The publishers — Hachette SA, HarperCollins, Macmillan, Penguin and Simon & Schuster — had been warned of the antitrust suit. Some of the publishers are expected to settle, but Apple, Penguin and Pearson have all given indications that they will fight the Justice Department in court.
Matt Yglesias has a good rundown (and takedown) of the industry's machinations at Slate. A summary: to gain leverage against Amazon in the digital book market, Apple offered publishers the ability to set prices. The move was an attempt to make their platform more appealing to the major publishers beholden to Amazon's low price structure, which had been designed more to sell Kindles than to sell books.
But the Justice Department alleges that Apple didn't just offer this service but colluded with the publishers to increase the price of eBooks. If Apple becomes a major player in the eBook market, and it allows publishers to set artificially inflated prices, those prices become the industry norm, disadvantaging both competitors and consumers.
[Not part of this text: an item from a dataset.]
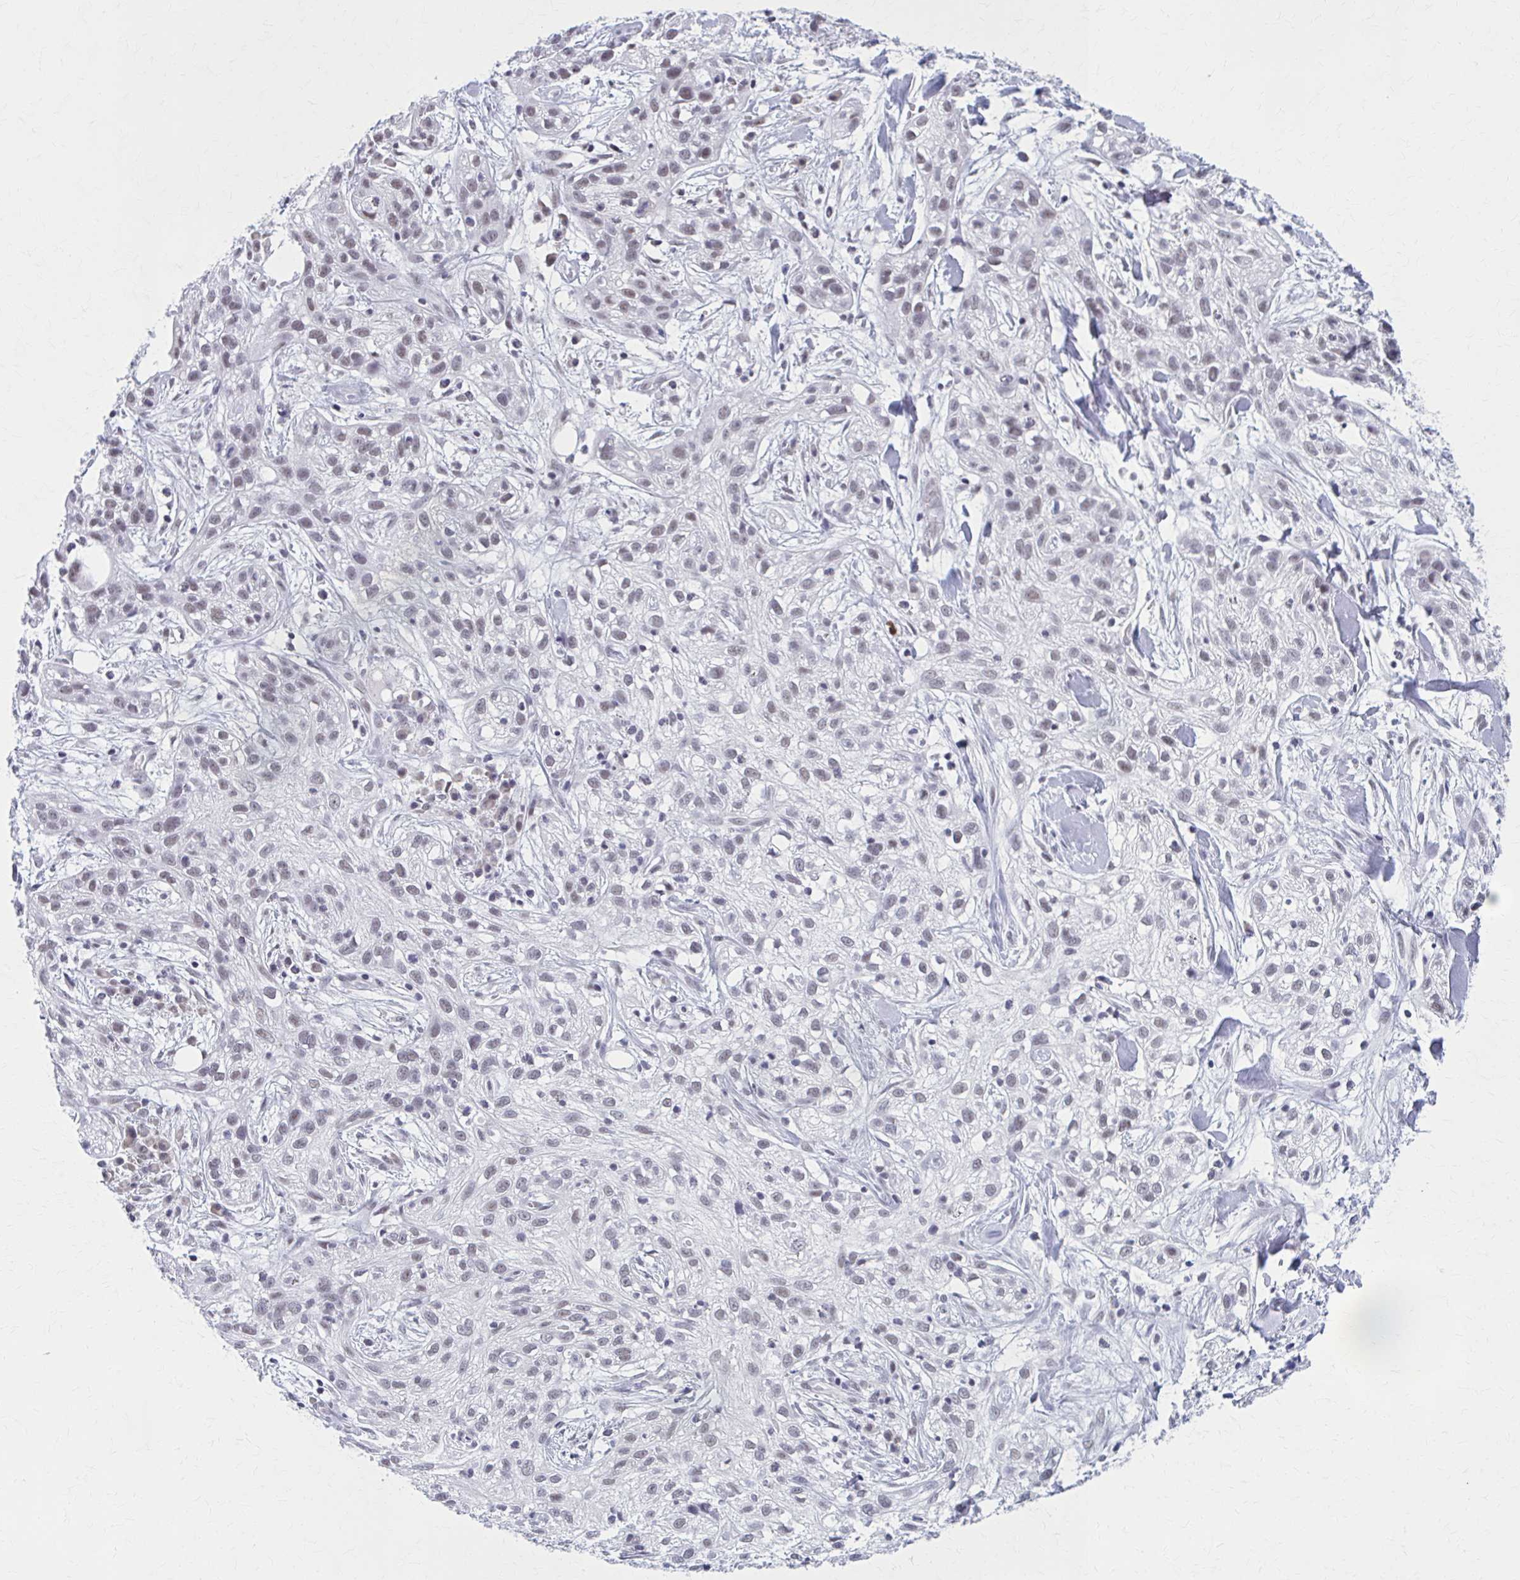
{"staining": {"intensity": "weak", "quantity": ">75%", "location": "nuclear"}, "tissue": "skin cancer", "cell_type": "Tumor cells", "image_type": "cancer", "snomed": [{"axis": "morphology", "description": "Squamous cell carcinoma, NOS"}, {"axis": "topography", "description": "Skin"}], "caption": "Protein positivity by immunohistochemistry (IHC) exhibits weak nuclear expression in about >75% of tumor cells in skin cancer (squamous cell carcinoma). Nuclei are stained in blue.", "gene": "CCDC105", "patient": {"sex": "male", "age": 82}}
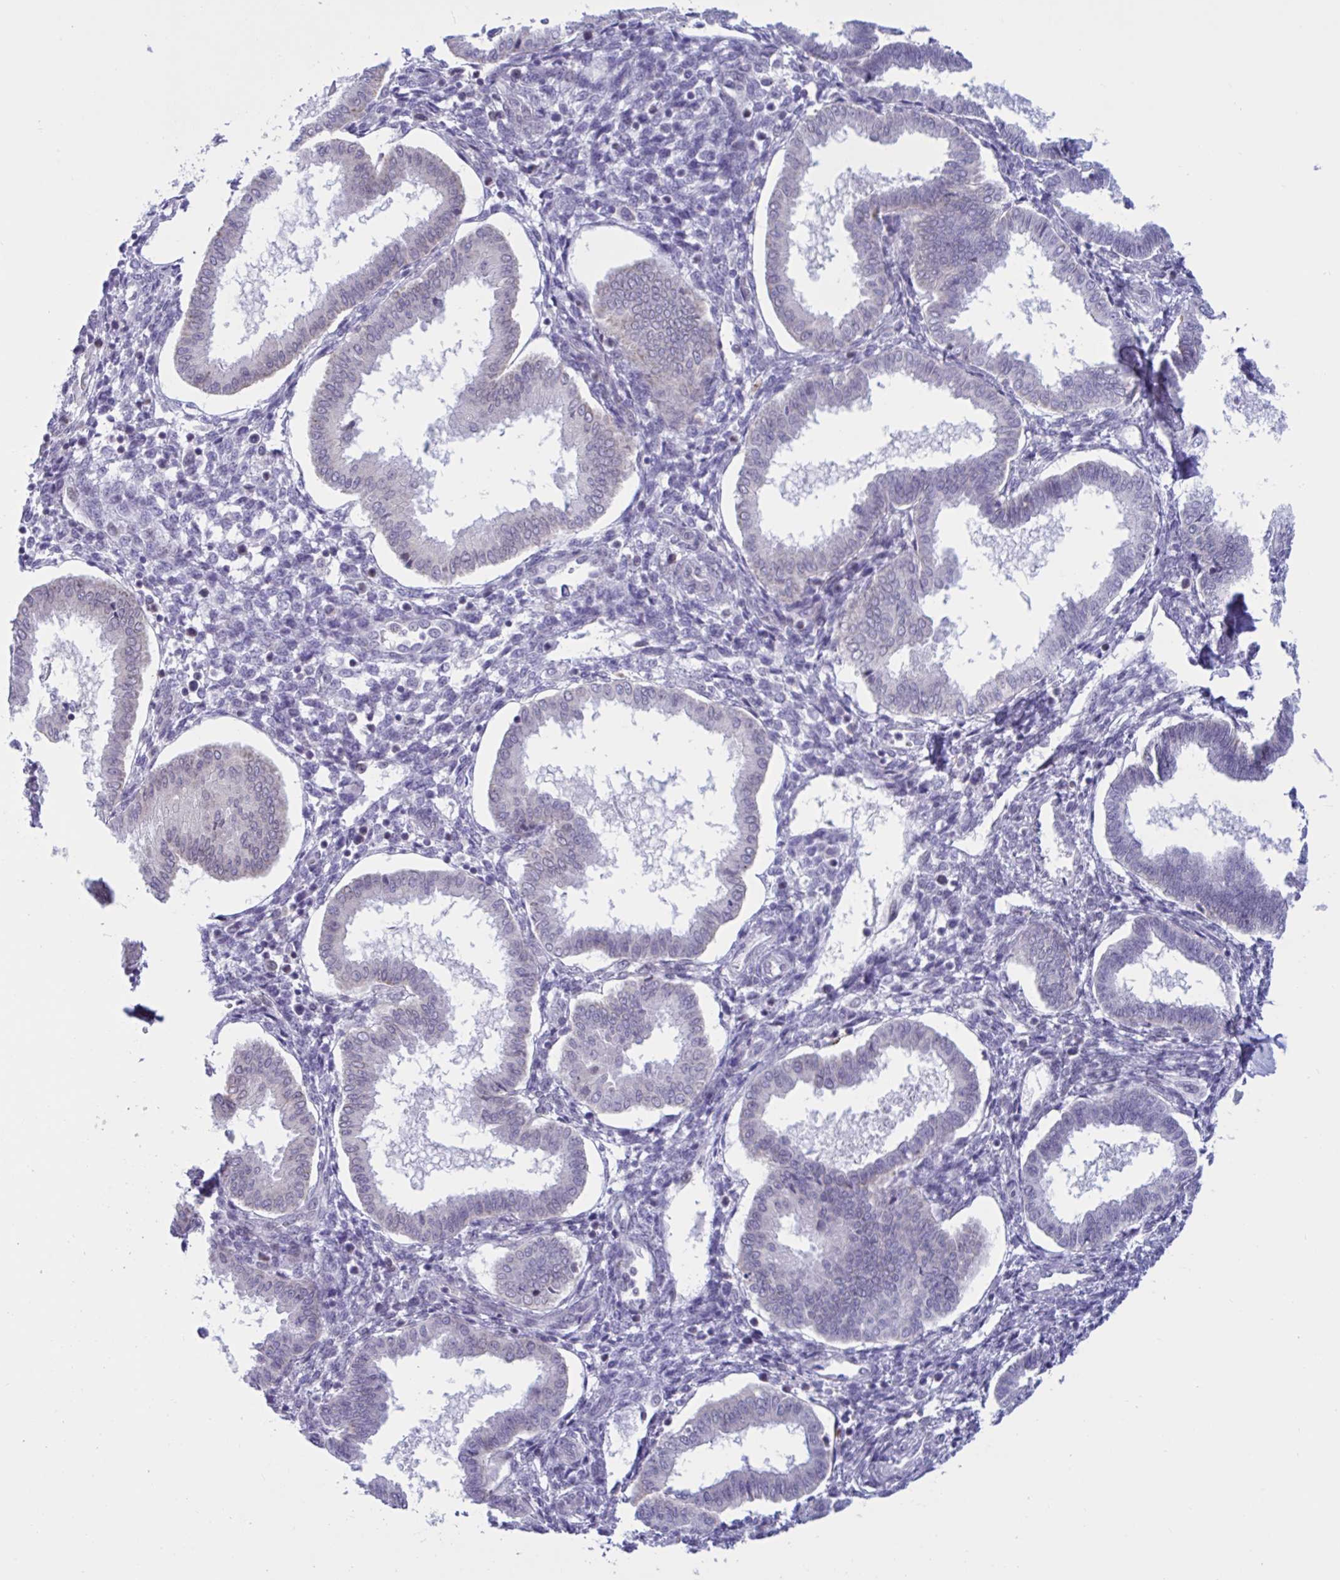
{"staining": {"intensity": "negative", "quantity": "none", "location": "none"}, "tissue": "endometrium", "cell_type": "Cells in endometrial stroma", "image_type": "normal", "snomed": [{"axis": "morphology", "description": "Normal tissue, NOS"}, {"axis": "topography", "description": "Endometrium"}], "caption": "The IHC image has no significant expression in cells in endometrial stroma of endometrium. (DAB (3,3'-diaminobenzidine) immunohistochemistry with hematoxylin counter stain).", "gene": "DOCK11", "patient": {"sex": "female", "age": 24}}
Yglesias blogs today that the Justice Department's suit strangely focuses on the part of the publishing industry (the traditional publishers) endangered by the digital technology, at the advantage of the purveyors of the new technology who have the highest ability to create a stranglehold on the price of eBooks:
Suppose these six firms forgot about shady cartelization meetings and just submitted papers to merge. Back in 1982, the Antitrust Division would have to say no way. A book publishing monopoly would have retailers and authors under their thumb, and there would have been massive barriers to entry into the business of publishing and distributing books. Today the landscape is totally different. The price-fixing conspiracy you'd worry about is one between Apple, Amazon, and Barnes & Noble who between the three of them dominate the distribution channel.
One upside of Apple's entrance to the digital book market is it breaks up Amazon's monopoly, which threatened both the future of both eBooks and books in general. However, replacing a monopoly with a multi-corporation collusion doesn't do all that much good.